From an implementation viewpoint, the specification lacks some essential detail. The grammar is mostly defined in English rather than using a more formal langauge like BNF. Take for example the definition for an atom inside of square brackets, which is a BNF:

atom     		:	SYMBOL
			|	[ WEIGHT SYMBOL mods ]
			|	[ WEIGHT SYMBOL mods : CLASS ]
			;
mods                    :       mod mods
			;
mod                     :       HCOUNT | CHARGE | CHIRAL
 			;

CLASS = non-negative integer class value.
WEIGHT = atomic weight.
SYMBOL = atomic symbol.
HCOUNT = Atom hydrogen count specification.
CHARGE = Atom charge specification.
CHIRAL = Atom chirality specification.

Nowhere in the BNF nor the English does the specification say that the weight, the mods and the CLASS field are optional. That's only inferrable from the examples, and it would be nice if that was explicit. The grammar implies that the mods can be in arbitrary order, which Daylight accepts, but the grammar also implies that a mod can be present multiple times, which Daylight rejects. As it turns out, all SMILES I've ever seen are given in the order CHIRAL, HCOUNT, CHARGE and I would prefer that that order be preferred, even to the exclusion of allowing other forms. (Excepting perhaps some compatibility mode.)
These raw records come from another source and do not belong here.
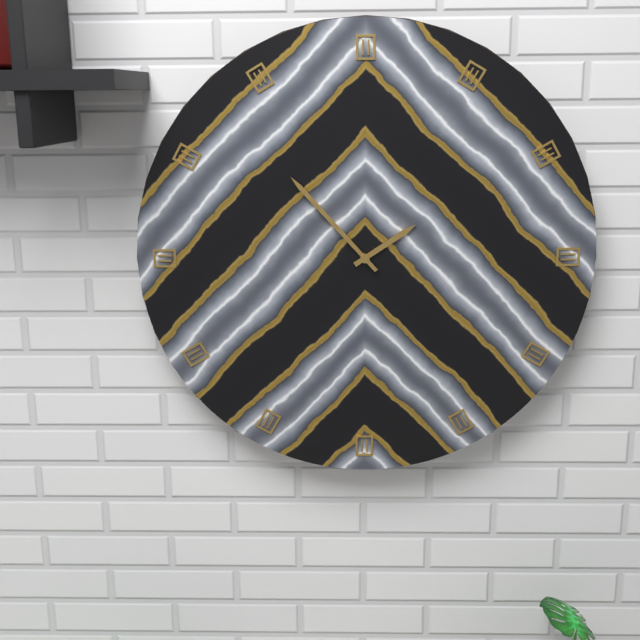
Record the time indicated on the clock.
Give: 1:53
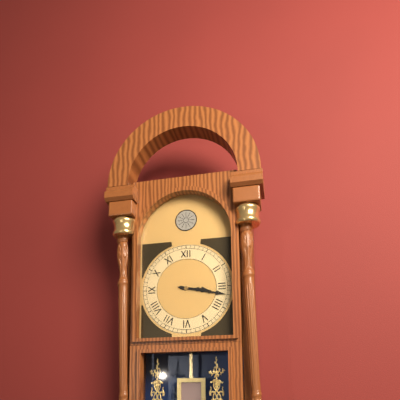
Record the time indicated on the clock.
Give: 3:17
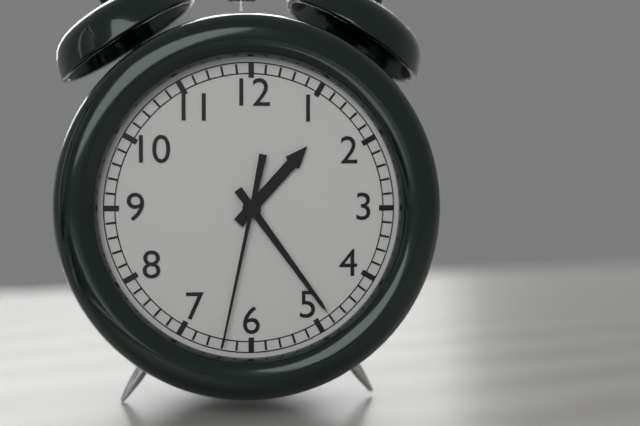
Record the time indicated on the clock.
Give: 1:24:32
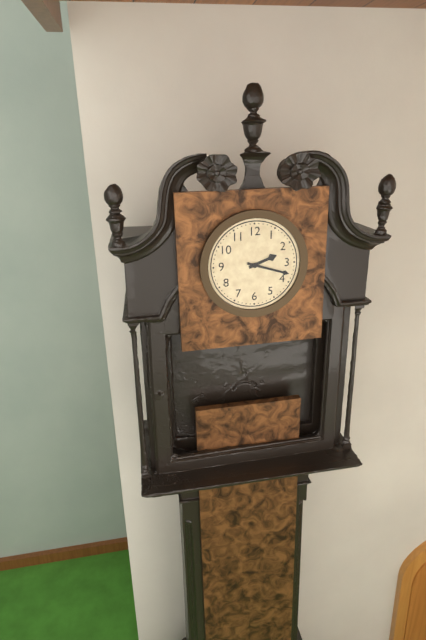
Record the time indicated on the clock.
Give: 2:18
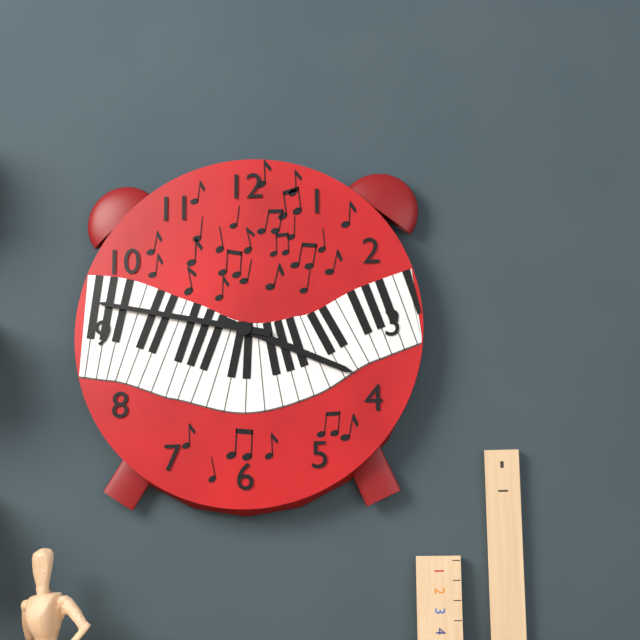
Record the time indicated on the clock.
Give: 3:47
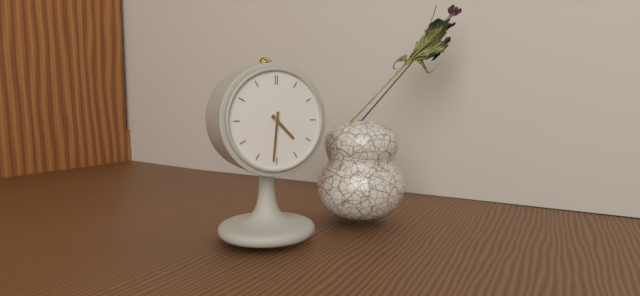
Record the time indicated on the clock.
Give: 4:31
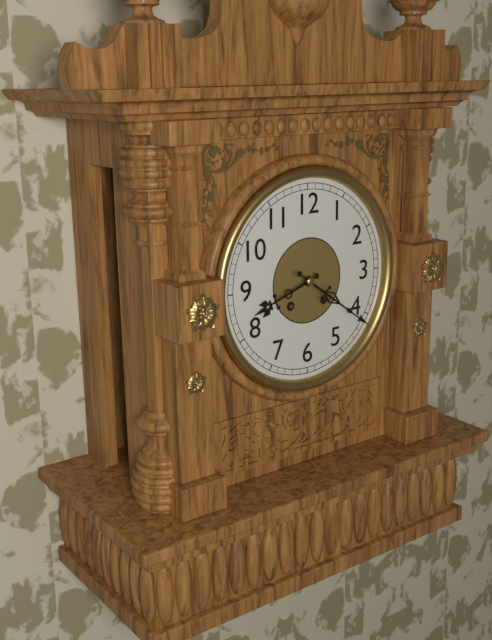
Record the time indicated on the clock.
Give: 8:21
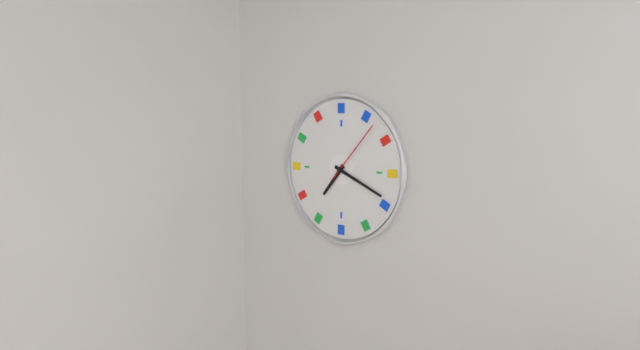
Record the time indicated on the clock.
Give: 7:19:07
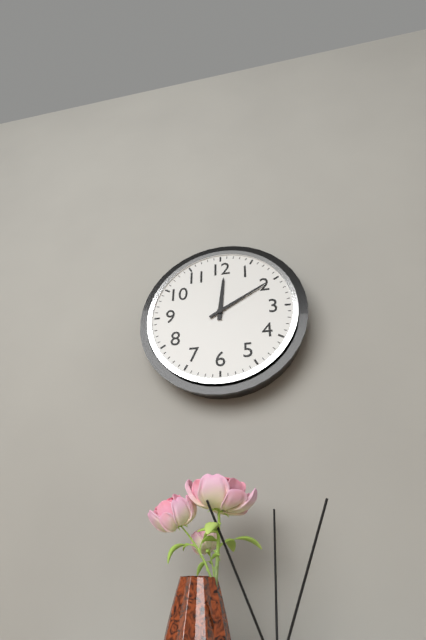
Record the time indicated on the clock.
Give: 12:10
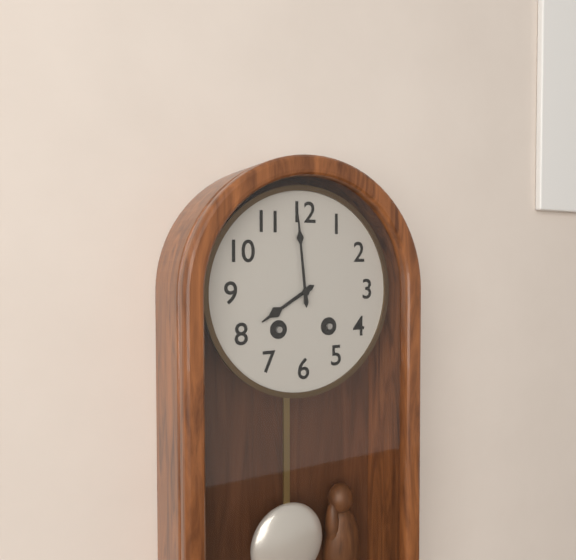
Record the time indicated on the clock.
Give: 7:59
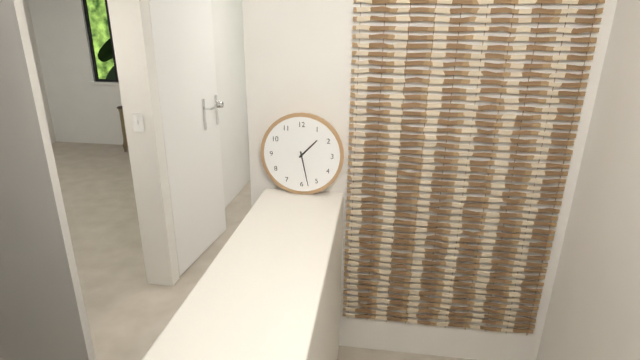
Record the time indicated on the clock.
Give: 1:28
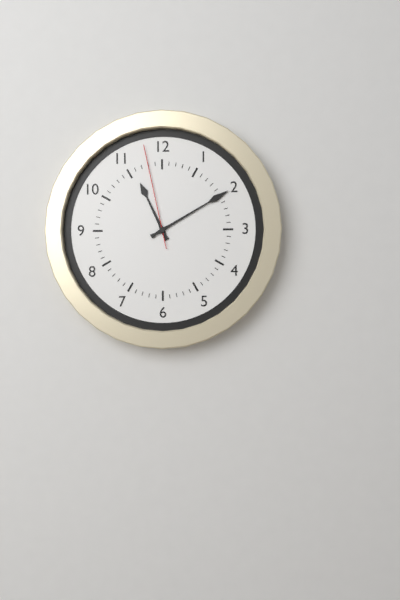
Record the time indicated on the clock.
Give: 11:10:58
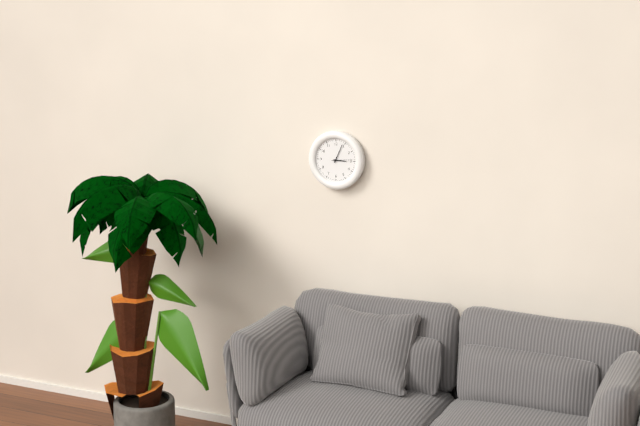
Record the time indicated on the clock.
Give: 3:04
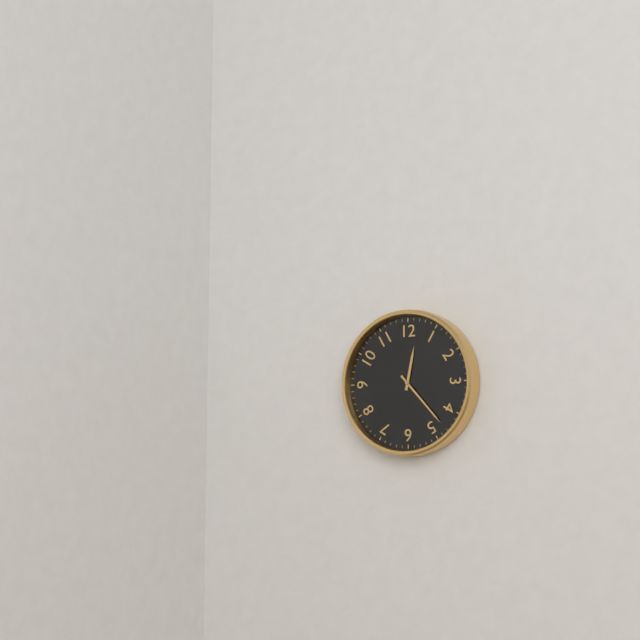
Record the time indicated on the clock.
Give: 12:23
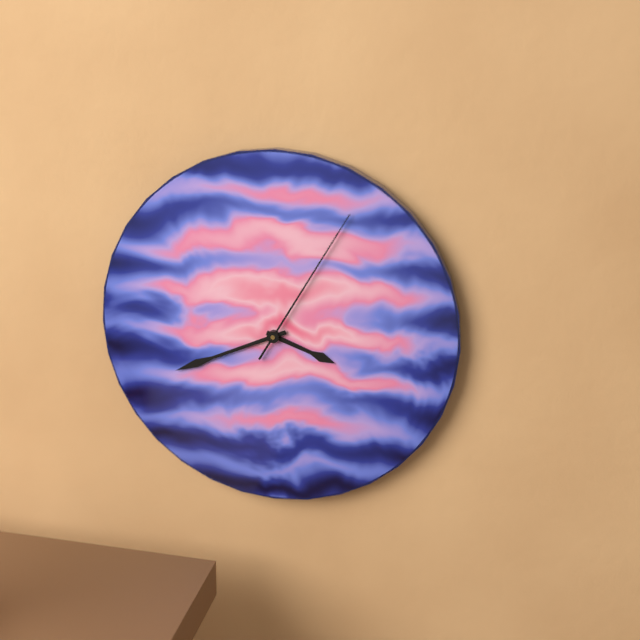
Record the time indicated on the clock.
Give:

There's ambiguity in other parts. Is the empty string a valid SMILES? According to the "Reaction SMILES Grammar":

reaction		:	reactant '>' agent '>' product
			|	reactant '>>' product
			;
reactant,
agent,
product			:	molecule
                        |       <null>
			;
molecule		:	SMILES
			;

This implies that SMILES is not null. I think it should be allowed. The Daylight toolkit does not, but PyDaylight wrapper I wrote on top of the Daylight toolkit does. Note: the SMILES file format does not handle empty SMILES. I find that limitation perfectly acceptable.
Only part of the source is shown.